En el fondo de la queja de la joven Alguacil, que tenía 25 años por aquel entonces, latía la sensación de que las cosas debían cambiar, y que de hecho, tenían que cambiar. Vista hoy en día, su carta no es tanto una pataleta (quizá esta columna sí lo sea) como una llamada a la acción. Como suele ocurrir en estos casos, el término tuvo su eco y su consabida reacción. Entre los primeros, que se empezase a hablar de «la generación más preparada de la historia de España». Entre los segundos, el argumento de que había demasiado licenciado para el mercado laboral español y que, claro, no se pueden pedir peras al olmo. ¿Resultado? Que debe ser la universidad la que se adapte a la empresa, que más de la mitad de los trabajadores menores de 30 años esté sobrecualificada y que este mismo viernes la encuesta del Centro Sofía sobre Juventud calificase a los jóvenes como «optimistas» a pesar de que el 68% de ellos reconociese que van a tener que trabajar «en lo que sea».
Es solo el principio. Las nuevas tendencias apuntan a que el empleo será aún más fragmentado, más parcial, más inestable… y, por lo tanto, mucho más difícil de entender y controlar. Esta misma semana descubrimos que uno de cada cuatro empleos temporales tenían una duración de una semana. Un 43% duraban menos de un mes. ¿Mileuristas? Resulta casi imposible utilizar dicho término en esta nueva realidad en la que la precariedad es cotidiana. Ya no se trata de graduados. En este país de turismo y hostelería en el que nos estamos convirtiendo, el indefinido es el rey.

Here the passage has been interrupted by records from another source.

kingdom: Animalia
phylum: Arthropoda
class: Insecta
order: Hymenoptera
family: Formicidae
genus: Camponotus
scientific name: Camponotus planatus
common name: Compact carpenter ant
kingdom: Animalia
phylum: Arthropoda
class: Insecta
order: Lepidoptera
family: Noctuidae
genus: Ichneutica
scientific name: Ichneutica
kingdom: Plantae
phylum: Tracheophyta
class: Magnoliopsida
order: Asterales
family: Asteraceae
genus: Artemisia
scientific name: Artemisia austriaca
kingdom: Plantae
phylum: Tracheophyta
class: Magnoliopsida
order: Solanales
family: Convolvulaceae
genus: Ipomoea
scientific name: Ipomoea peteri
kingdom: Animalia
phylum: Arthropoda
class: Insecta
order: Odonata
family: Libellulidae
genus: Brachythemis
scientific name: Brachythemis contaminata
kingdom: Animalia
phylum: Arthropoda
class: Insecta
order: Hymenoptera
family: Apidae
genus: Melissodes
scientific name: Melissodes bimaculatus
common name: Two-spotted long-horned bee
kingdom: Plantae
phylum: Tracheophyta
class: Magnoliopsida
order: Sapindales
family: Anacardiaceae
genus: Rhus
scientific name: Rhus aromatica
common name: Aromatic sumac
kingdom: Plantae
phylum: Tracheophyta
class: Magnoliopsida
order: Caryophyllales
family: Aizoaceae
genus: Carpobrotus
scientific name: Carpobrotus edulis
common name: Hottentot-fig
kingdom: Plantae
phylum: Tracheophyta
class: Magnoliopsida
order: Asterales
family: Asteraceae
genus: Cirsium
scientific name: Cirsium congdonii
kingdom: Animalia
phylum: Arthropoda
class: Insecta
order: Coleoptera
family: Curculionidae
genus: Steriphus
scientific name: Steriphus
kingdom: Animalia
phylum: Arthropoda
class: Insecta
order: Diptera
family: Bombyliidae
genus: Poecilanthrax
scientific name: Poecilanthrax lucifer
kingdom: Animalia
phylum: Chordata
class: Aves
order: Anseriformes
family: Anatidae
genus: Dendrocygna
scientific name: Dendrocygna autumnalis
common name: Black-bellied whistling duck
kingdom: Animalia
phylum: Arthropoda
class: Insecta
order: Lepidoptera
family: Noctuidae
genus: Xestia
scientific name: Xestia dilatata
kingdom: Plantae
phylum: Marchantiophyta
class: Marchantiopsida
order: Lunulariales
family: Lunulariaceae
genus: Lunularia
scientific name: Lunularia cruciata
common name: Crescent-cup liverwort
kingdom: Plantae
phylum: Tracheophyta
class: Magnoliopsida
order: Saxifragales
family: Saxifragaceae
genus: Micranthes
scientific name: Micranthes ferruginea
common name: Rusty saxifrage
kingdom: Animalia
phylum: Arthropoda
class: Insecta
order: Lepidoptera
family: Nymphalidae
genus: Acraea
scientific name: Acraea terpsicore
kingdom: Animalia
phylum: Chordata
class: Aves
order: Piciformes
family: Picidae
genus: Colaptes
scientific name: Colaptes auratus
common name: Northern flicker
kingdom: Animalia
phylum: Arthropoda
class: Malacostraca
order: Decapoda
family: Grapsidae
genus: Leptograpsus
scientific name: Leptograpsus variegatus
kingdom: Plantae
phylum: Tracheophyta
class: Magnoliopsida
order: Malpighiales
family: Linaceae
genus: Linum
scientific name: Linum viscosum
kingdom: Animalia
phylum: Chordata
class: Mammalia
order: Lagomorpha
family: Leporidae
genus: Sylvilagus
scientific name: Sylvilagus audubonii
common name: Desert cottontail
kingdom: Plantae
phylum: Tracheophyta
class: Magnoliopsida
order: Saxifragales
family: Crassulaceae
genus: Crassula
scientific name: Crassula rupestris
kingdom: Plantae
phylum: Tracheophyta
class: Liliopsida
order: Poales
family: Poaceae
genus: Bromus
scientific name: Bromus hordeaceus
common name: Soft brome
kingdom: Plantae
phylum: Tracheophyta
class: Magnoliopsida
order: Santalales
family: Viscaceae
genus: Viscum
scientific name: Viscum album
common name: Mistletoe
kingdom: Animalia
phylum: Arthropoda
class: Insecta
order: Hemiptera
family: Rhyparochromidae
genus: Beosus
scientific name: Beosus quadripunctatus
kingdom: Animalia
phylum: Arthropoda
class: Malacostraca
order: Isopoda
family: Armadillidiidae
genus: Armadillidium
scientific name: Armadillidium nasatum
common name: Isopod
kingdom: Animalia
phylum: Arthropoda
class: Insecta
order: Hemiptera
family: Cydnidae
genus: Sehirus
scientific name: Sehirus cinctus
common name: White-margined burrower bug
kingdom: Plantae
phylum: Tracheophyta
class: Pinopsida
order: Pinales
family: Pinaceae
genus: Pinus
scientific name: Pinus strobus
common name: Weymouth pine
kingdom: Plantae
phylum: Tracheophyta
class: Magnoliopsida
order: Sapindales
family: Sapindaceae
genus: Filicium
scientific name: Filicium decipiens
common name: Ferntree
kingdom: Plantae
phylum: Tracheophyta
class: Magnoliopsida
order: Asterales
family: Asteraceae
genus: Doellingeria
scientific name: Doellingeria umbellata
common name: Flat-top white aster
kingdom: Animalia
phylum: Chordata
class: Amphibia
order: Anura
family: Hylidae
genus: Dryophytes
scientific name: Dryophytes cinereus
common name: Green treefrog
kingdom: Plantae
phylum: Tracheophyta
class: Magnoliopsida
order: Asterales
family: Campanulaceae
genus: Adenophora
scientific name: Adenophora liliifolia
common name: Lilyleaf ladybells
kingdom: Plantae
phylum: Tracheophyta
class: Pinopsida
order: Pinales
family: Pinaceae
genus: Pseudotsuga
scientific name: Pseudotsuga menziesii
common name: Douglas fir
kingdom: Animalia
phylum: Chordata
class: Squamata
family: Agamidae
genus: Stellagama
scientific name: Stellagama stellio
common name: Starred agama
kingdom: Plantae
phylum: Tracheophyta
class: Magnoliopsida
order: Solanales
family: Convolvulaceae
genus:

Muchas de las respuestas que recibo al preguntar por los dichosos 1.000 euros ya no se centran el empleo en sí, sino con las expectativas personales, que son las que, forzosamente, se han tenido que amoldar al estado de las cosas. “Depende de la situación personal, si alquilas, si eres soltero, si tienes hijos o perros”, me cuenta una amiga. “Si me dices que es hasta las tres de lunes a viernes, al menos tienes tiempo”, me recuerda otro colega. Al final, la trampa es siempre la misma: por mucho que consideremos que nuestro trabajo vale más o menos, no es el orgullo, la conciencia de clase o nuestros principios lo que nos hace aceptarlo o rechazarlo, sino más bien, lo que necesitamos para ver cubiertas nuestras necesidades. Salvo que seamos ricos (pero de los de verdad, no de los de 1.000 euros) y podamos permitírnoslo.